===== PROVIDED RECORDS =====
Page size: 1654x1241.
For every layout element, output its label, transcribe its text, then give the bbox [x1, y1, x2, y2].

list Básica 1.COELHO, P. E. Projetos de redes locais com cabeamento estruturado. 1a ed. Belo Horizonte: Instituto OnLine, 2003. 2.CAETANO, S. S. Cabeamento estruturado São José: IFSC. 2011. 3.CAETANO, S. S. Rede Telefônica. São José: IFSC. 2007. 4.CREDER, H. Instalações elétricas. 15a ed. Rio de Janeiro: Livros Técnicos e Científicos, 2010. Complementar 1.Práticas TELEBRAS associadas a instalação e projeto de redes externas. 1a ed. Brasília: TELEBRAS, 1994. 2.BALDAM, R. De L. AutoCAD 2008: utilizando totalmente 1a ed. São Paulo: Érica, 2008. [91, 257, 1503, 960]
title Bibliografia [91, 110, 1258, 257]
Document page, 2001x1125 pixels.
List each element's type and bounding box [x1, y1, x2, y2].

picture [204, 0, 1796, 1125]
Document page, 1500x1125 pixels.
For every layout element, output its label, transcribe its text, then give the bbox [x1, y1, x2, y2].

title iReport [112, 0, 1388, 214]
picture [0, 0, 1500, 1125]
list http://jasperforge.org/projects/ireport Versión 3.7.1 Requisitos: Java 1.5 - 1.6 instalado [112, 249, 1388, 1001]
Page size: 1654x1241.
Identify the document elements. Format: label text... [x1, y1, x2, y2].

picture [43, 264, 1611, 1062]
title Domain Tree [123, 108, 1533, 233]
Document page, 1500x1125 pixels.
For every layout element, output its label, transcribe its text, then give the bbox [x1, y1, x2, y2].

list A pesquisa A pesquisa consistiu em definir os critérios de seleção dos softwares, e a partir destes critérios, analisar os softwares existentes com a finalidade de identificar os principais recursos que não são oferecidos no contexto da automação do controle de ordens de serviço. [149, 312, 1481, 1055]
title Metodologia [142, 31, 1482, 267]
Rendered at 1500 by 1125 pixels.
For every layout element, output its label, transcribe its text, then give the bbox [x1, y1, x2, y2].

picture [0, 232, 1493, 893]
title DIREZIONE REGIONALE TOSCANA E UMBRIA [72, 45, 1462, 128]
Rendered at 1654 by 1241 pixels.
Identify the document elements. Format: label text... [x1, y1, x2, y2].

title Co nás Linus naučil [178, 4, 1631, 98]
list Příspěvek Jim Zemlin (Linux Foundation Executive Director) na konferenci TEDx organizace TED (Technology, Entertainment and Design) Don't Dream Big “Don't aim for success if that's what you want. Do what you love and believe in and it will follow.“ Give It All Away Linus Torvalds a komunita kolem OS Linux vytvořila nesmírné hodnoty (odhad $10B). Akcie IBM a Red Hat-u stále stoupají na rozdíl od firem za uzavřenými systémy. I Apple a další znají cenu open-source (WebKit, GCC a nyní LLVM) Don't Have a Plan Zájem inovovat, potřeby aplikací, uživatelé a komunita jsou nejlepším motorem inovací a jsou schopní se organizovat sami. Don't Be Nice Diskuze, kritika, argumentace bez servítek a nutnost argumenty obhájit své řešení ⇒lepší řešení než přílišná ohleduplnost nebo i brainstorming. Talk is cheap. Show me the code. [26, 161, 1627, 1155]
=====
WHAT IS ASKED = Write out all the entries again, changing every "Document page" to "Rendered page" and leaving the rest as it is.

SOLUTION TO THIS PROBLEM =
Page size: 1654x1241.
For every layout element, output its label, transcribe its text, then give the bbox [x1, y1, x2, y2].

list Básica 1.COELHO, P. E. Projetos de redes locais com cabeamento estruturado. 1a ed. Belo Horizonte: Instituto OnLine, 2003. 2.CAETANO, S. S. Cabeamento estruturado São José: IFSC. 2011. 3.CAETANO, S. S. Rede Telefônica. São José: IFSC. 2007. 4.CREDER, H. Instalações elétricas. 15a ed. Rio de Janeiro: Livros Técnicos e Científicos, 2010. Complementar 1.Práticas TELEBRAS associadas a instalação e projeto de redes externas. 1a ed. Brasília: TELEBRAS, 1994. 2.BALDAM, R. De L. AutoCAD 2008: utilizando totalmente 1a ed. São Paulo: Érica, 2008. [91, 257, 1503, 960]
title Bibliografia [91, 110, 1258, 257]
Rendered page, 2001x1125 pixels.
List each element's type and bounding box [x1, y1, x2, y2].

picture [204, 0, 1796, 1125]
Rendered page, 1500x1125 pixels.
For every layout element, output its label, transcribe its text, then give the bbox [x1, y1, x2, y2].

title iReport [112, 0, 1388, 214]
picture [0, 0, 1500, 1125]
list http://jasperforge.org/projects/ireport Versión 3.7.1 Requisitos: Java 1.5 - 1.6 instalado [112, 249, 1388, 1001]
Page size: 1654x1241.
Identify the document elements. Format: label text... [x1, y1, x2, y2].

picture [43, 264, 1611, 1062]
title Domain Tree [123, 108, 1533, 233]
Rendered page, 1500x1125 pixels.
For every layout element, output its label, transcribe its text, then give the bbox [x1, y1, x2, y2].

list A pesquisa A pesquisa consistiu em definir os critérios de seleção dos softwares, e a partir destes critérios, analisar os softwares existentes com a finalidade de identificar os principais recursos que não são oferecidos no contexto da automação do controle de ordens de serviço. [149, 312, 1481, 1055]
title Metodologia [142, 31, 1482, 267]
Rendered at 1500 by 1125 pixels.
For every layout element, output its label, transcribe its text, then give the bbox [x1, y1, x2, y2].

picture [0, 232, 1493, 893]
title DIREZIONE REGIONALE TOSCANA E UMBRIA [72, 45, 1462, 128]
Rendered at 1654 by 1241 pixels.
Identify the document elements. Format: label text... [x1, y1, x2, y2].

title Co nás Linus naučil [178, 4, 1631, 98]
list Příspěvek Jim Zemlin (Linux Foundation Executive Director) na konferenci TEDx organizace TED (Technology, Entertainment and Design) Don't Dream Big “Don't aim for success if that's what you want. Do what you love and believe in and it will follow.“ Give It All Away Linus Torvalds a komunita kolem OS Linux vytvořila nesmírné hodnoty (odhad $10B). Akcie IBM a Red Hat-u stále stoupají na rozdíl od firem za uzavřenými systémy. I Apple a další znají cenu open-source (WebKit, GCC a nyní LLVM) Don't Have a Plan Zájem inovovat, potřeby aplikací, uživatelé a komunita jsou nejlepším motorem inovací a jsou schopní se organizovat sami. Don't Be Nice Diskuze, kritika, argumentace bez servítek a nutnost argumenty obhájit své řešení ⇒lepší řešení než přílišná ohleduplnost nebo i brainstorming. Talk is cheap. Show me the code. [26, 161, 1627, 1155]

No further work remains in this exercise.